Endewelt worked as an illustrator for a magazine and publishing company and was chairman of the illustration department at the School of Visual Arts in New York City. But he was such a prolific fine-art painter that gallery owner Marty Walsh had her work cut out for her when she began assembling the exhibit.
Paintings filled his McDonald Ranch home's closets, walls, studio and even a spare bathtub.
In the end, Walsh gathered almost 60 works that will hang "salon style" - floor to ceiling in her cube-shaped studio .
Standing amid dozens of paintings leaning against the walls, she says, "I'm learning more and more about his work. The more I learn, the more I miss him."
As Walsh prepares for the exhibit, it seems that curating the show is as much emotional purge for Walsh as it is an homage to Endewelt.

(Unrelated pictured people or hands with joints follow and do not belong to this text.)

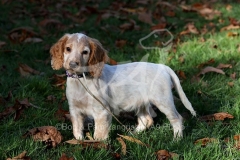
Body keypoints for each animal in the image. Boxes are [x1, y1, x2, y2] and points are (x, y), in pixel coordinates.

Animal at [49, 32, 196, 140]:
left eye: (85, 52)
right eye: (68, 49)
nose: (73, 64)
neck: (81, 80)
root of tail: (163, 67)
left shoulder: (101, 111)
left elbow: (99, 134)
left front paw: (97, 146)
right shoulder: (75, 110)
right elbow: (77, 130)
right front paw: (80, 142)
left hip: (163, 100)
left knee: (177, 118)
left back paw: (177, 139)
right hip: (141, 102)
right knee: (147, 120)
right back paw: (133, 135)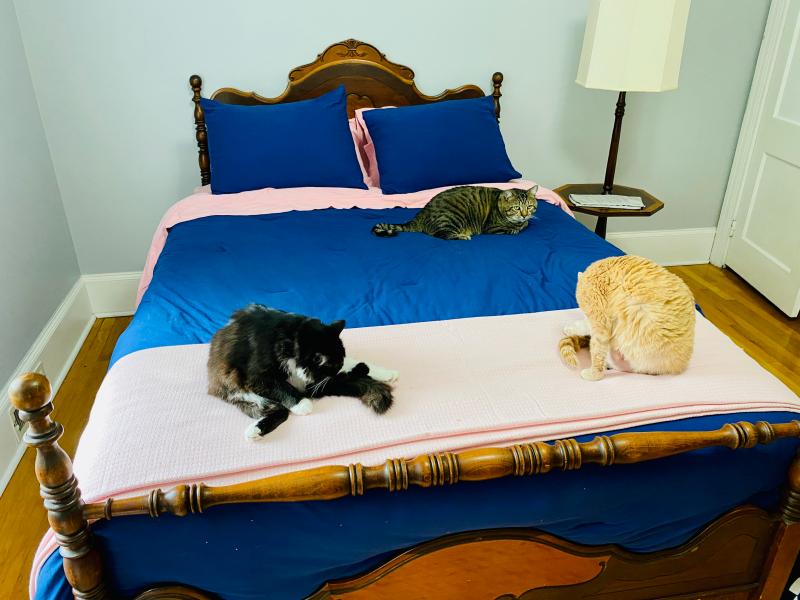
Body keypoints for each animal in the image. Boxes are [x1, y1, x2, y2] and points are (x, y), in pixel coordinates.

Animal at [207, 304, 397, 439]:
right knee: (281, 410)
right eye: (333, 366)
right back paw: (254, 431)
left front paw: (387, 373)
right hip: (244, 390)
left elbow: (353, 365)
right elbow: (281, 387)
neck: (293, 339)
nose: (337, 371)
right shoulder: (257, 376)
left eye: (339, 362)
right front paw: (302, 404)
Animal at [372, 185, 538, 240]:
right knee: (442, 235)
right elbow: (514, 229)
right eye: (516, 208)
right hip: (452, 217)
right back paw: (462, 236)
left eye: (529, 206)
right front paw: (518, 227)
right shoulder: (492, 227)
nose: (525, 214)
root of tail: (420, 214)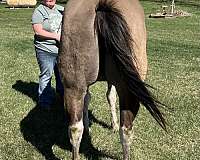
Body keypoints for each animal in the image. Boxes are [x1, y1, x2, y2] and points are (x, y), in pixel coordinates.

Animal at [57, 0, 166, 159]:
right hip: (128, 90)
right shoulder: (113, 83)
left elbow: (88, 99)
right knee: (126, 129)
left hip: (74, 86)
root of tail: (101, 6)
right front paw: (113, 125)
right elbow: (111, 97)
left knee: (75, 128)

Endewelt and his wife, Barbara, a former Broadway performer, retired to Las Vegas in 2000. Retirement allowed him ample time to paint, which he did full time: beginning at 8:30 a.m. and ending at 4 p.m. Because he rarely titled his paintings, he leaves the viewer with a lot of questions that will never be answered.
"He liked to take charged subjects - emotionally and sensually - neutralize them and elevate them," Walsh says.
His work - whether portraiture or strategic compilations of themed images - displays a rich depth of color and technical skill. The hazy greenish-blue sky from which the silhouetted World War II planes float, and sometimes emerge, appears airbrushed but was created using brushes. The war planes, painted during a time Endewelt referred to as his "dark years," are seen from the vantage point of a spotter.
"He was not a real fast painter," Barbara Endewelt said. "He took his time. He was particular about getting it right. He loved guns - not to shoot. He loved the shape of them, the shininess, the antiquity. He loved plumbing, he loved nudes. Whatever passed his fancy, he drew.
"He saw art in everything. I'm looking at a basket right now. If he painted the basket, you would really see it."
A lever-action rifle painted on a white canvas portrays a perfectly photorealistic steely loading mechanism while its stock and barrel are intentionally incomplete. The foreground includes a bullet and a directional marking; an illustration of the gun's loaded interior graces the background.
His collage-style paintings that Barbara Endewelt calls "salesman samples" contain equally realistic imagery.
The paintings are priced under $3,000.
The question that even Walsh struggles with is whether it's too soon to break up the collection. Barbara Endewelt says she's comfortable with the decision.
"In a way it isn't because I have so many things here that I wouldn't part with," she says. "Every time I open a box, I find more things, including a collection of quick watercolor landscapes from Fire Island. He saw art in everything. He would go from one subject to another.
"What's left is going to have to be archived and stored."